Task instructions:
[a] In the dipstick study abstract, rewrite the paragraph that begins "BACKGROUND: Clinical guidelines recommend" as a brief list that keeps its main facts.
[b] According to the dipstick study abstract, what was the prevalence of microalbuminuria?
[c] From the dipstick study abstract, return the text that begins at the words "Diagnostic accuracy of" and ends after the words "B., Farmer A.".

Exercise passage:
"""

Diagnostic accuracy of urine dipstick testing in screening for microalbuminuria in type 2 diabetes: a cohort study in primary care.
Nagrebetsky A., Jin J., Stevens R., James T., Adler A., Park P., Craven A., Shine B., Farmer A.
BACKGROUND: Clinical guidelines recommend annual screening for microalbuminuria in diabetes. Detection of microalbuminuria is important because it is associated with increased morbidity and mortality. Dipstick tests for microalbuminuria may be convenient, but their accuracy is uncertain. OBJECTIVE: To assess the utility of urine dipstick testing for microalbuminuria in type 2 diabetes. METHODS: In a 6-week cohort study in four general practices in Oxfordshire, UK, first-pass urine samples were obtained at two weekly intervals from patients with type 2 diabetes and tested in the practice using Micral-Test and Microalbustix urine dipsticks. Parallel samples were sent for laboratory albumin-creatinine ratio (ACR) assay. Results of single dipstick tests and sequences of dipstick and laboratory tests were compared with a clinical testing strategy based on current guidelines to assess the accuracy and estimate costs of testing. RESULTS: The prevalence of microalbuminuria was 12.5% (n = 88). Mean (standard deviation) age was 68 (10) years, 56 (57%) were men. Median (interquartile range) diabetes duration was 6.2 (2.0-10.0) years. The sensitivity and specificity, respectively, of a single Micral-Test were 91.7% and 44.0% and of a Microalbustix test 33.3% and 92.0%. Testing strategies involving dipstick and laboratory ACR measurements or dipstick tests had similar accuracy. The costs of using dipstick tests were overall lower than laboratory ACR-based testing. CONCLUSIONS: Dipstick testing in this study did not reliably identify diabetes patients with microalbuminuria. Although dipstick testing would decrease testing costs, it could either fail to diagnose most patients with microalbuminuria or increase the numbers of patients retested depending on the dipstick used.

"""

(Collection entries)
"""

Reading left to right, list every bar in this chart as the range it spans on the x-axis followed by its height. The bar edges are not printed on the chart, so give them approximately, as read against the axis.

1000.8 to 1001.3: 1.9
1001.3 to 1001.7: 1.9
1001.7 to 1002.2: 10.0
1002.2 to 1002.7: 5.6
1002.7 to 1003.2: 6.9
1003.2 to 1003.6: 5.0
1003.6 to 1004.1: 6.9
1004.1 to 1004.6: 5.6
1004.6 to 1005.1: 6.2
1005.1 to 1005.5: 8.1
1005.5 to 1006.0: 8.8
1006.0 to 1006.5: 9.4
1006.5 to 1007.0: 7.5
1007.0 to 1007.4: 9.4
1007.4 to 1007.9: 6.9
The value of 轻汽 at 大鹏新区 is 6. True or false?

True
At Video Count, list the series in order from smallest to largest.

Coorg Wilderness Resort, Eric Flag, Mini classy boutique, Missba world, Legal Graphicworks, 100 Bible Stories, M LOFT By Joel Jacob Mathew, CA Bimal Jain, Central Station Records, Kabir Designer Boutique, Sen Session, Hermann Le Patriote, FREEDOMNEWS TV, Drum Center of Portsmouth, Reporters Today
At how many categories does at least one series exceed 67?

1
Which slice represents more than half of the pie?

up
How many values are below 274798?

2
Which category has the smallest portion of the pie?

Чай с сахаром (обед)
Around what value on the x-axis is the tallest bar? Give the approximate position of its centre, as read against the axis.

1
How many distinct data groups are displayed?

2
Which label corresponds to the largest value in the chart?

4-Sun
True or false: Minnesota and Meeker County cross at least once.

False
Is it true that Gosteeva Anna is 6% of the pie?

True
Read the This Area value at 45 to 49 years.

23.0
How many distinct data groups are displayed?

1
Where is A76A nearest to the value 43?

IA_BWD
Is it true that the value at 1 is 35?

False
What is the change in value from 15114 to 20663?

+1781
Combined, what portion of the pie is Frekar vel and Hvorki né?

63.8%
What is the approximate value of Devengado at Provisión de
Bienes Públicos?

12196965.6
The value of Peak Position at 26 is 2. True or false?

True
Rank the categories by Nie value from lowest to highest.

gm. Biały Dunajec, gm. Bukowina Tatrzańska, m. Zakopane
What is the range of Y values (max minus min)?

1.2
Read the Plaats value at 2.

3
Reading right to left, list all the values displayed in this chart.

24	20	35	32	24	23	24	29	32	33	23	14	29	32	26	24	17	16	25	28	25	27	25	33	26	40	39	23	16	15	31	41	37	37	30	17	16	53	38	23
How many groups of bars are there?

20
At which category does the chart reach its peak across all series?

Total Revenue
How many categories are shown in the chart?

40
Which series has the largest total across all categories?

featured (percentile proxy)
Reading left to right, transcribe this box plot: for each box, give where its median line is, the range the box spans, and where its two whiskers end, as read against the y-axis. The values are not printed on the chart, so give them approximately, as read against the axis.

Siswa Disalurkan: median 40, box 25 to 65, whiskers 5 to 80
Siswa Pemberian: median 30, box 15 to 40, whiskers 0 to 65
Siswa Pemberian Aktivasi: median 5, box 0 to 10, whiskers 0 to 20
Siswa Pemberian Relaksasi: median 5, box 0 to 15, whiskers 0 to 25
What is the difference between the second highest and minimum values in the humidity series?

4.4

"""

Solutions to the tasks:
[a]
- Guidelines call for yearly screening for microalbuminuria in diabetes, which is linked to higher morbidity and mortality.
- Aim: to judge how useful urine dipsticks are for detecting microalbuminuria in type 2 diabetes.
- Methods: a 6-week cohort study was run in four general practices in Oxfordshire, UK. First-pass urine samples were collected at two weekly intervals and tested with Micral-Test and Microalbustix dipsticks. Parallel samples went for laboratory albumin-creatinine ratio (ACR) assay. Results were compared with a guideline-based strategy for accuracy and cost.
- Results: prevalence was 12.5% (n = 88). Mean age was 68 years, and 57% of patients were men. Median diabetes duration was 6.2 years.
- A single Micral-Test had 91.7% sensitivity and 44.0% specificity. A single Microalbustix test had 33.3% sensitivity and 92.0% specificity.
- Strategies using dipsticks alone or dipsticks plus laboratory ACR had similar accuracy. Dipstick testing cost less overall.
- Conclusion: dipsticks did not reliably identify microalbuminuria. Although they cut costs, depending on the dipstick used they could miss most cases or increase retesting.

[b] 12.5% (n = 88).

[c]
Diagnostic accuracy of urine dipstick testing in screening for microalbuminuria in type 2 diabetes: a cohort study in primary care.
Nagrebetsky A., Jin J., Stevens R., James T., Adler A., Park P., Craven A., Shine B., Farmer A.